The 2020 Regulations provide for certain exceptions to the financial and immigration sanctions regime. These exceptions apply automatically (no licence required) within certain defined circumstances, including the crediting of a frozen account with interest or other earnings, or allowing actions for the purpose of national security or the prevention of serious crime. The 2020 Regulations also confer powers on UK’s Office of Financial Sanctions Implementation (“OFSI”) to issue licences in respect of activities that would otherwise be prohibited under the 2020 Regulations, including, covering basic needs and reasonable legal fees, and providing humanitarian assistance.

Breach of the financial sanctions imposed under the 2020 Regulations is a serious criminal offence which carries a maximum sentence of 7 years’ imprisonment or a fine (or both). Similar to the rest of the financial sanctions regimes, OFSI remains responsible for monitoring compliance with financial sanctions imposed under the 2020 Regulations and has the power to impose monetary penalties for such breaches. Further to the 25 “Magnitsky” Russian officials, mentioned above, the current list of designated persons also includes 20 Saudi Arabian officials involved in the killing of journalist Jamal Khashoggi, two commanders of the Myanmar Armed Forces accused of human rights violations against the Rohingya people and two North Korean entities said to have played a central role in North Korea’s prison camp system, allegedly involved in the murder, torture and subjection to forced labour of the people in those camps. It is anticipated that these persons represent only the first wave of designations under the regime, with the expectation that more designations will follow before the end of 2020.

To this end, the Government has released a policy paper, providing a non- exhaustive list of factors which need to be considered when designating a person under the 2020 Regulations.  These factors include:

  • The Government’s human rights priorities, which currently include media freedom, combatting modern slavery, preventing sexual violence, freedom of religion, torture prevention and protection of human rights defenders.
  • The nature of the victim, where particular attention needs to be given to individuals who defend human rights, such as journalists, whistle-blowers, and to whether the human rights violations had any links to the UK.
  • The seriousness of the human rights violation.
  • Whether sanctions had been adopted by other countries for this individual.
  • Whether the involved person is a non-state actor who has acquired a significant degree of control and authority.
  • The status and connections of the involved person and whether it has links to the UK, in order to ascertain whether that person would be particularly affected by travel or financial restrictions imposed under the 2020 Regulations.
  • Whether other measures, including law enforcement, would be more appropriate.

The introduction of its first autonomous sanctions goes some way to signaling the seriousness of the UK’s intentions to develop its own effective and robust sanctions regime and enforcement framework. Given that the UK is likely to diverge from EU sanctions policy, international businesses may find themselves subject to additional hurdles, on top of the existing UN, EU and US sanctions regimes. In order to address this uncertainty, businesses should conduct regular checks on the OFSI lists of designated individuals.

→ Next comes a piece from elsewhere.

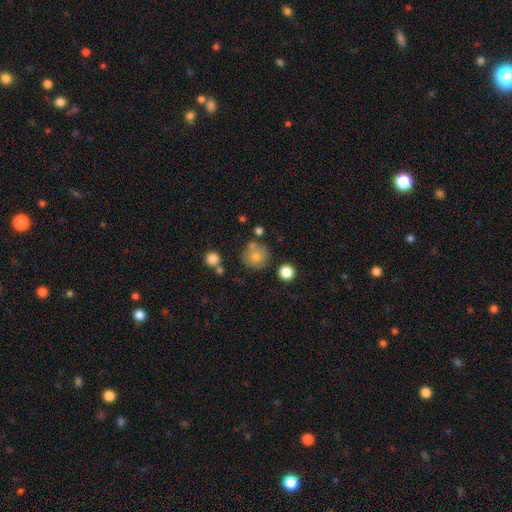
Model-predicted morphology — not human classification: type=smooth (76%); roundness=round (91%); merging=none (68%).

Businesses should also regularly monitor whether they need to update their compliance policies and/or amend any existing licences to comply with the new UK sanctions regime.


[1] Magnitsky was an auditor at a law firm in Moscow who discovered the alleged theft of approximately $230m by Russian tax officials. After reporting it to the authorities, he was detained in 2008 on suspicion of aiding tax evasion, and died in custody on 16 November 2009. Although he was said to have died of acute heart failure and toxic shock, it had been alleged that he was subjected to torture and beatings in prison. His death prompted action by human rights activists and in December 2012, the US Congress adopted the Magnitsky Act, which enables the US to sanction Russian officials thought to have been involved with human rights violations.